Anger is a normal human emotion that manifests in a spectrum of expression from frustration and irritability to fury and rage (1). Most of the time anger serves as an adaptive and appropriate expression of emotion. However anger can be considered problematic when it occurs with a level of frequency, intensity, or duration that causes significant distress, actively interferes with interpersonal relationships and functioning, and is associated with aggressive behaviours towards others.
Anger is also a common response to potentially traumatic events such as natural disasters (2) and war (3). It has been found to be implicated in the development and maintenance of PTSD, a significant co-morbidity associated with post-traumatic stress disorder (PTSD) beyond the PTSD items themselves that overlap with anger such as irritability (4), a risk factor for aggression and violence (5) and in the attenuation of PTSD treatment responsivity (6). However, despite the ubiquitous nature of anger in trauma exposed populations and trauma survivors seeking treatment for PTSD, it is rarely assessed. This is partly due to the less prominent representation of problematic anger in the clinical and research literature compared to anxiety and depression, but also the historic limitations to the availability of brief and robust measurement tools.
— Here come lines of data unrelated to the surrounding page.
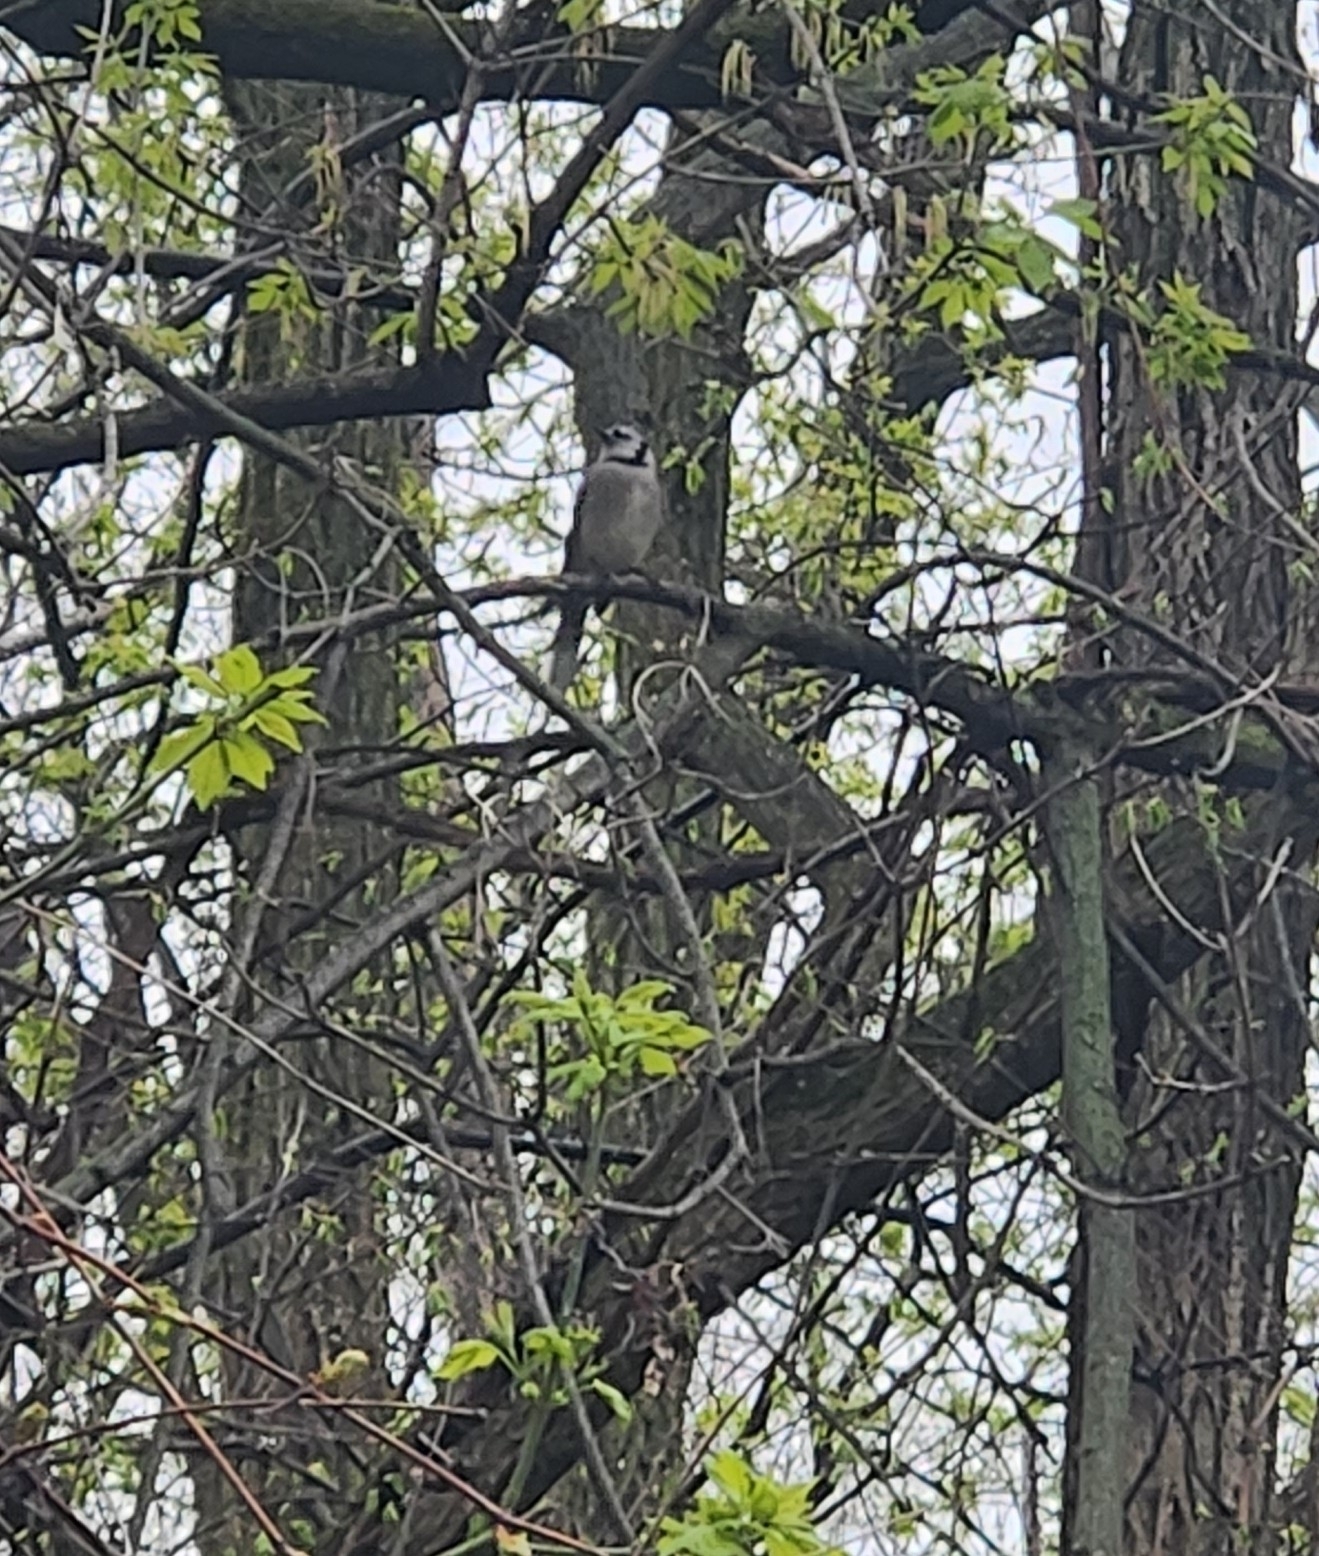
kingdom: Animalia
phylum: Chordata
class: Aves
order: Passeriformes
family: Corvidae
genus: Cyanocitta
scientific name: Cyanocitta cristata
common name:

In the assessment of anger, the State Trait Anger Expression Inventory-2 (STAXI 2) is considered the gold standard for assessing anger. However, a significant limitation to the STAXI-2 is that it is lengthy and hence does not easily lend itself to inclusion in brief survey assessment or treatment outcome batteries. Other common anger measures that could be considered include the Novaco Anger Scale (7), and the Multidimensional Anger Inventory (8). However these are also more lengthy and difficult for inclusion in population based studies or brief multi-outcome batteries.
In this context, there has been considerable interest in the Dimension of anger reactions 5 (DAR-5) scale (9). The DAR-5 is a brief 5 item measure that assesses the frequency, duration and intensity of anger, aggression orientation, and its interference with social relationship and general functioning and has demonstrated strong psychometric properties (9, 10). The measure also includes a validated cut off score for problematic anger, a feature not available in the STAXI-II. The measure is used increasingly widely internationally in military and veteran populations (11) including the large scale US military Millennium cohort study (12), disaster population studies (13), and community groups (14). One limitation has been its lack of availability in other languages. To begin to redress this, the measure was recently translated, tested and published in French (15).
Syria is a country that has been experiencing ongoing military conflict since 2011 and with refugees from this conflict escaping in their millions across the world particularly to Turkey, Jordan and across Europe. Given the considerable trauma exposure load experienced by the population, both still residing in Syria and as refugee across the world , it is of critical importance that anger be included as part of assessments for this population. This psychological distress increased further for Syrians in multiple countries due to COVID-19 as PTSD symptoms and mental disorder prevalence grew larger (16). In order for anger to be assessed routinely in Syria clinically and through population research it is important that the measure used to be as brief as possible as multiple hurdles for the conduct of measurement and research in Syria have been well noted and lengthy and complex measures potentially add further obstacles to adequate participation and assessment (17).
In view of the brevity, utility, psychometric robustness and increasingly wide-scale use of the DAR-5 (9), this study sought to develop an Arabic version of this measure to use for the assessment of problematic anger and tested across both adult and adolescent populations in Syria.